Changing the system clock hangs all Tcl events handlers
that are scheduled with the after command.
This makes it impossible to have reliable periodic
handlers written in pure Tcl. (They may die
unexpectedly anytime somebody runs the date/time command)

I've just been badly hurt by this very problem on a
large cluster we manage: We had system monitoring
scripts written in Tcl that kept dying mysteriously on
some of the nodes. And the illness was spreading with
time...

Contrary to what was written in a comment of bug
#432038, using NTP does not prevent the problem:
We saw the problem on machines with harware clocks
slowly drifting. After each reboot, NTP takes some time
for resynchronizing the system time... hanging all our
Tcl scripts timers when it eventually does.
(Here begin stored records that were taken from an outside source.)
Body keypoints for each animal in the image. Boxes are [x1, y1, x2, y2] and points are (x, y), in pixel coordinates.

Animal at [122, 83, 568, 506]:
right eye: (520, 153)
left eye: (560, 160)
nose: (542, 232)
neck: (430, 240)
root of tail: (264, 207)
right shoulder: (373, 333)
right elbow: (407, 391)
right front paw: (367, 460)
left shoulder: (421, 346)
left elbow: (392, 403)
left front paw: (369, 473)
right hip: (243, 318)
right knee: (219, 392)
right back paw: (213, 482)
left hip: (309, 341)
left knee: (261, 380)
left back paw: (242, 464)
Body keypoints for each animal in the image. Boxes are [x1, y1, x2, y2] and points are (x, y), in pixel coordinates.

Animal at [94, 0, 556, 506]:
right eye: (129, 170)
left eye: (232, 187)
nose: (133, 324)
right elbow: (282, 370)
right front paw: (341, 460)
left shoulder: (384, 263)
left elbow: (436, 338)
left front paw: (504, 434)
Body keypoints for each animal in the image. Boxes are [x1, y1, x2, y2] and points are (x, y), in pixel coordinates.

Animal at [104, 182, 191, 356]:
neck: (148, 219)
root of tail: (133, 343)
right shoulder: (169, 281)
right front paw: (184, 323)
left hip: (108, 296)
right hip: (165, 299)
Also I completely disagree with the closing comment in
bug #1052859 about the lack of monotonically increasing
timers in both Unix and Windows.
The Unix sleep command, used in tons of shell scripts,
is completely immune to such system date/time changes.
This is easy to verify. Let's use in Tcl's after
command the same timing function that Unix' sleep does.
Likewise, Windows' waitable timers are immune too. I
just verified it with the sample code for
CreateWaitableTimer in MSDN library.

Jean-François
User Comments: jflarvoire added on 2007-03-15 16:36:30:
Logged In: YES 
user_id=617204
Originator: YES

What about having a surveyor thread, querying the system time every 500ms,
and initiating a corrective action if it detects any abnormal change?
- Any change that goes backwards in time is proof of a system clock update.
- Any change going forward more than a given threshold is a likely update too.
  (May also be a delay due to high system load. Would have to make the surveyor
   thread a high priority thread to make it resilient to such overloads)

Note that this is how we eventually fixed our problem.
Instead of a thread, we used an outside program dedicated for that.
Obviously an internal thread would be much more efficient.
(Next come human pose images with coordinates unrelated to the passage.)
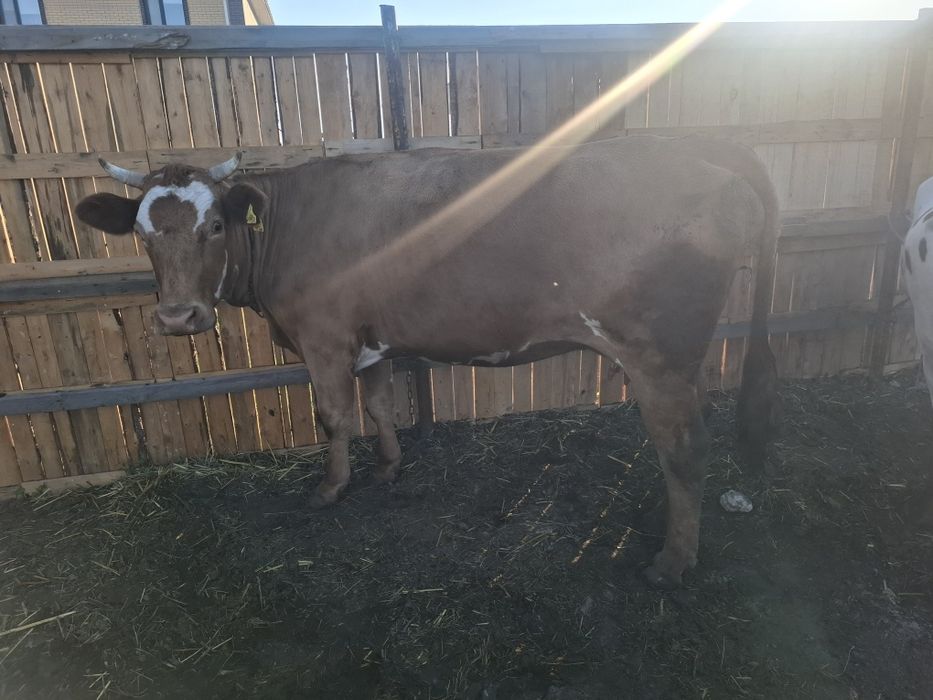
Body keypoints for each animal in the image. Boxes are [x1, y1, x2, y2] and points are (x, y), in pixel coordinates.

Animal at [75, 135, 781, 587]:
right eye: (142, 233)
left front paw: (330, 489)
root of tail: (700, 145)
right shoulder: (370, 337)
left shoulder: (323, 336)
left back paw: (672, 563)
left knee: (685, 448)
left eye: (215, 226)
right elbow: (380, 401)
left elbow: (334, 415)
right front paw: (389, 467)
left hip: (660, 357)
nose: (178, 318)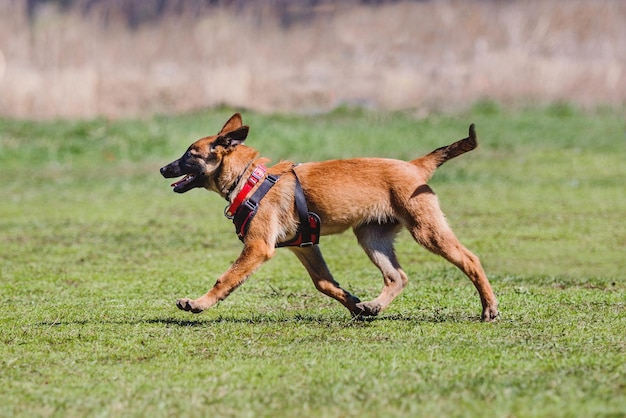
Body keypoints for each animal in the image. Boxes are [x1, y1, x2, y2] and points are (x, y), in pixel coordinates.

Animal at [160, 112, 498, 322]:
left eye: (190, 154)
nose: (163, 169)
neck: (249, 179)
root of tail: (415, 165)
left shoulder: (258, 247)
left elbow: (225, 279)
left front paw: (198, 304)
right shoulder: (305, 247)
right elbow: (325, 283)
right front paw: (356, 306)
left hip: (426, 230)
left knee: (470, 259)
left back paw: (489, 308)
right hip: (371, 236)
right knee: (397, 276)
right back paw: (374, 305)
kennykb added on 2007-03-12 23:27:51:
Logged In: YES 
user_id=99768
Originator: NO

The trouble with what you're demanding is that it works only if there is only one [after] active, anywhere in the program.  As soon as there is more than one, you get back into the same situation.  Certainly, you can use sleep() or a waitable timer to delay until it's time for the *first* after to wake up.  But in the situation:

     after 10000 {do something}
     after 5000 {do something else}

once you've awakened on the first [after], you have to figure out what time the *second* one should fire.  If the clock has backed up, how do you do that and get the behaviour you demand?  Spinning a thread per [after] so that they can all use blocking timers would probably be infeasible - I know of applications that have thousands of [after]s scheduled.